In a recent discussion in the comments of a blog item by Charles Hooper, I made a comment about how hard it is to be accurate (and unambiguous) when talking about the space needed for a rowid. So I thought I’d try to list all the possible options for rowids that you might find in the field. Frankly I’m not sure I’ll get it right first time. So, how much space do you need to store a rowid ?
If I am a row in a simple heap table (we’ll ignore index organized tables (IOTs) because their rows are located by primary key, not rowid), then I am sitting in a block, and the block records (just once) the object_id, relative file_id, and block_id – and this is most of the information that makes up my address – the only other part of the address I need is to tell me which entry in the block’s “row directory” I occupy and since the row directory can hold 4,096 entries that takes two bytes. So – from my perspective – the cost of my rowid is just two bytes.
But what about other people who need my address – how much space do they need to hold my rowid. Technically they will need the object_id (which will also allow them to find the tablespace number), relative file number, block number within file, and row number within row directory. That’s four bytes for the object_id, two bytes for the row number, then the block number and relative file number are squeezed into a further four bytes. There are two formats for this last piece of information: for “bigfile” tablespaces which guarantee just one file per tablespace the whole four bytes is assigned to the block number; for traditional tablespaces 10 bits (out of 32) are set aside for the relative file number to allow 1022 files per tablespace and the rest is for the block number within file. So the generic case for a rowid is ten bytes.
But different pieces of code may have to behave differently, some may be more space efficient, some less.

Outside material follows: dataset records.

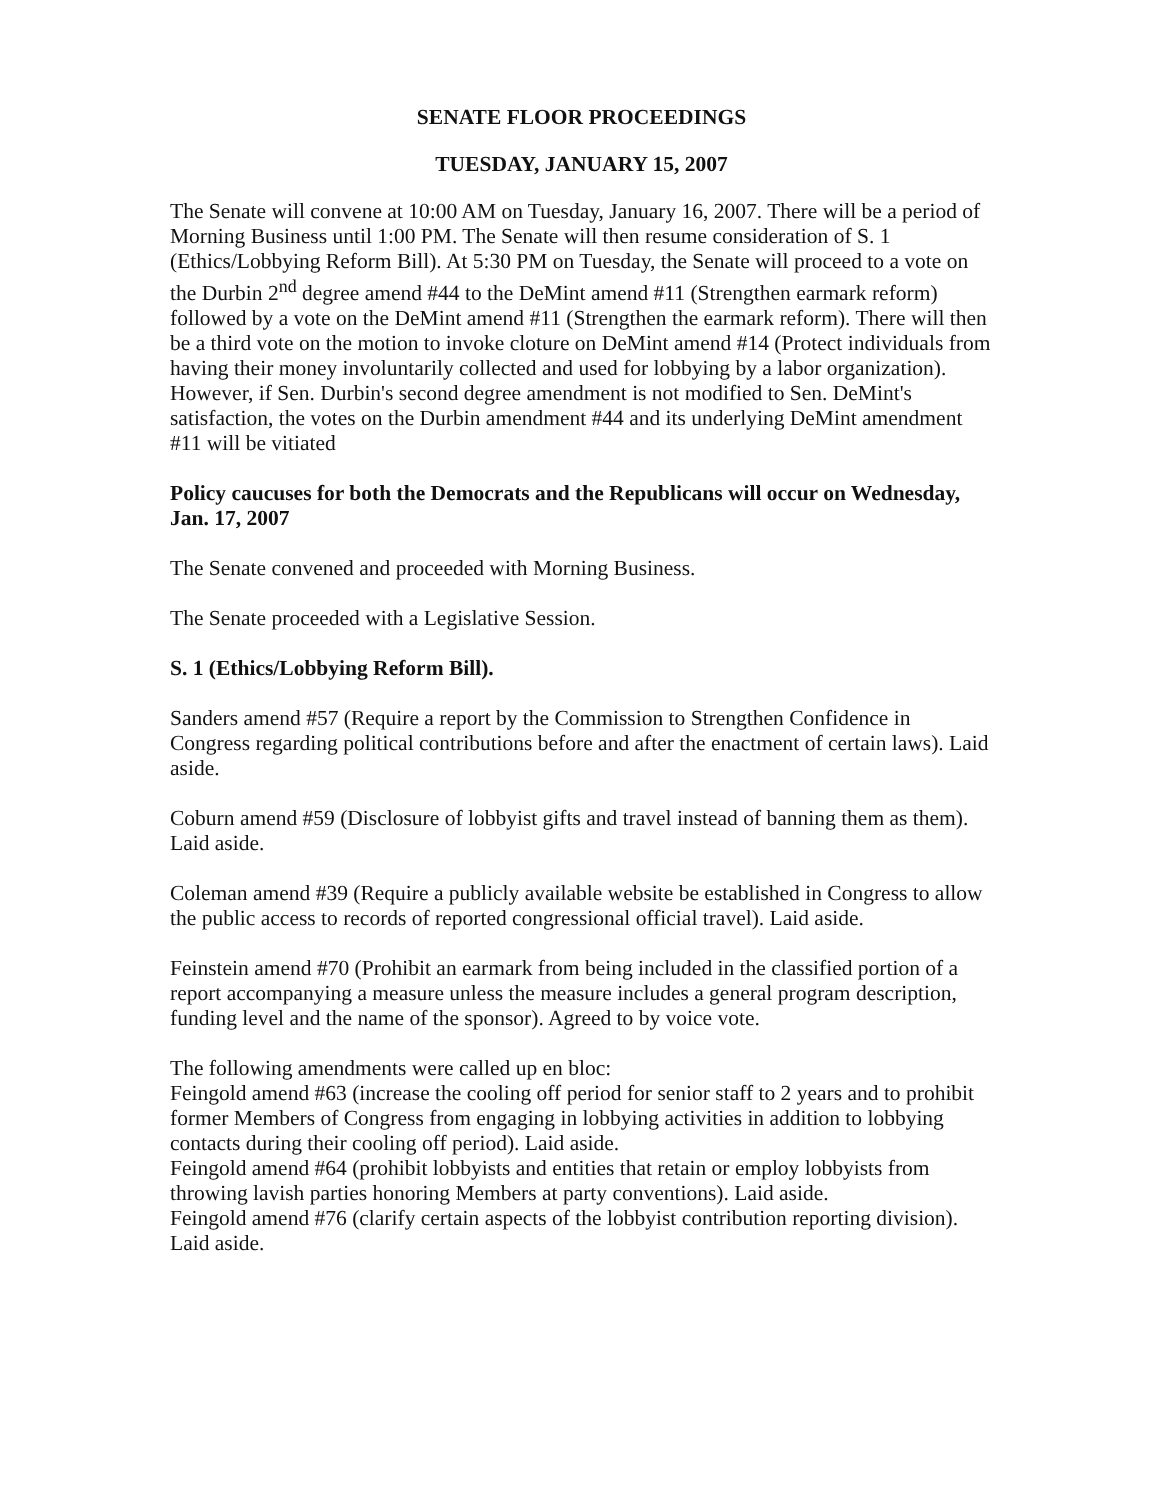SENATE FLOOR PROCEEDINGS
TUESDAY, JANUARY 15, 2007
The Senate will convene at 10:00 AM on Tuesday, January 16, 2007. There will be a period of Morning Business until 1:00 PM. The Senate will then resume consideration of S. 1 (Ethics/Lobbying Reform Bill). At 5:30 PM on Tuesday, the Senate will proceed to a vote on the Durbin 2<sup>nd</sup> degree amend #44 to the DeMint amend #11 (Strengthen earmark reform) followed by a vote on the DeMint amend #11 (Strengthen the earmark reform). There will then be a third vote on the motion to invoke cloture on DeMint amend #14 (Protect individuals from having their money involuntarily collected and used for lobbying by a labor organization). However, if Sen. Durbin's second degree amendment is not modified to Sen. DeMint's satisfaction, the votes on the Durbin amendment #44 and its underlying DeMint amendment #11 will be vitiated
Policy caucuses for both the Democrats and the Republicans will occur on Wednesday, Jan. 17, 2007
The Senate convened and proceeded with Morning Business.
The Senate proceeded with a Legislative Session.
S. 1 (Ethics/Lobbying Reform Bill).
Sanders amend #57 (Require a report by the Commission to Strengthen Confidence in Congress regarding political contributions before and after the enactment of certain laws). Laid aside.
Coburn amend #59 (Disclosure of lobbyist gifts and travel instead of banning them as them). Laid aside.
Coleman amend #39 (Require a publicly available website be established in Congress to allow the public access to records of reported congressional official travel). Laid aside.
Feinstein amend #70 (Prohibit an earmark from being included in the classified portion of a report accompanying a measure unless the measure includes a general program description, funding level and the name of the sponsor). Agreed to by voice vote.
The following amendments were called up en bloc:
Feingold amend #63 (increase the cooling off period for senior staff to 2 years and to prohibit former Members of Congress from engaging in lobbying activities in addition to lobbying contacts during their cooling off period). Laid aside.
Feingold amend #64 (prohibit lobbyists and entities that retain or employ lobbyists from throwing lavish parties honoring Members at party conventions). Laid aside.
Feingold amend #76 (clarify certain aspects of the lobbyist contribution reporting division). Laid aside.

If my rowid is being stored in another table as a column of type rowid (which is almost always a bad idea), or is being stored temporarily in a program variable that has correctly been defined as type rowid then the table/variable has to store all ten bytes.
End-user representations of rowids have to be in human readable form so, for display purposes, the ten-byte rowid is re-coded as a string of 18 characters.
If my rowid has to be stored in an index on my table then things are a little variable. If the table is not partitioned then the internal code can infer my object_id from the fact that the index can only be pointing at my table’s single data segment, so the index doesn’t have to store the four bytes of the object_id. If the index is unique then the rowid is carried as “fixed size data” associated with the primary key and takes up six bytes. If the index is non-unique the rowid is appended as if it were an extra column at the end of the index, but this means it has to have a preceding “length byte” saying that it’s a column that happens to be six bytes long – so the storage requirement for the rowid is seven bytes.
If my table is a partitioned table then the same “infer the object_id” logic applies if the index is a local index – if the index is the Nth partition of the index then it must be pointing to the Nth partition of the partitioned table, that’s effectively the definition of local indexes. So again the storage is six (or seven) bytes. But if the index is global or globally partitioned then any entry in the index could be pointing to any partition in the partitioned table – so the index entry has to include the four byte object_id of the (sub)object the row is in. The same unique/non-unique argument applies so the storage requirement is either ten or eleven bytes.
I think that more or less wraps it up – but if you want to make life complicated you could start thinking about what goes on inside the index of an index cluster, and whether this introduces a special case of rowids; and this might get even more complicated when Oracle introduces the range-partitioned hash cluster.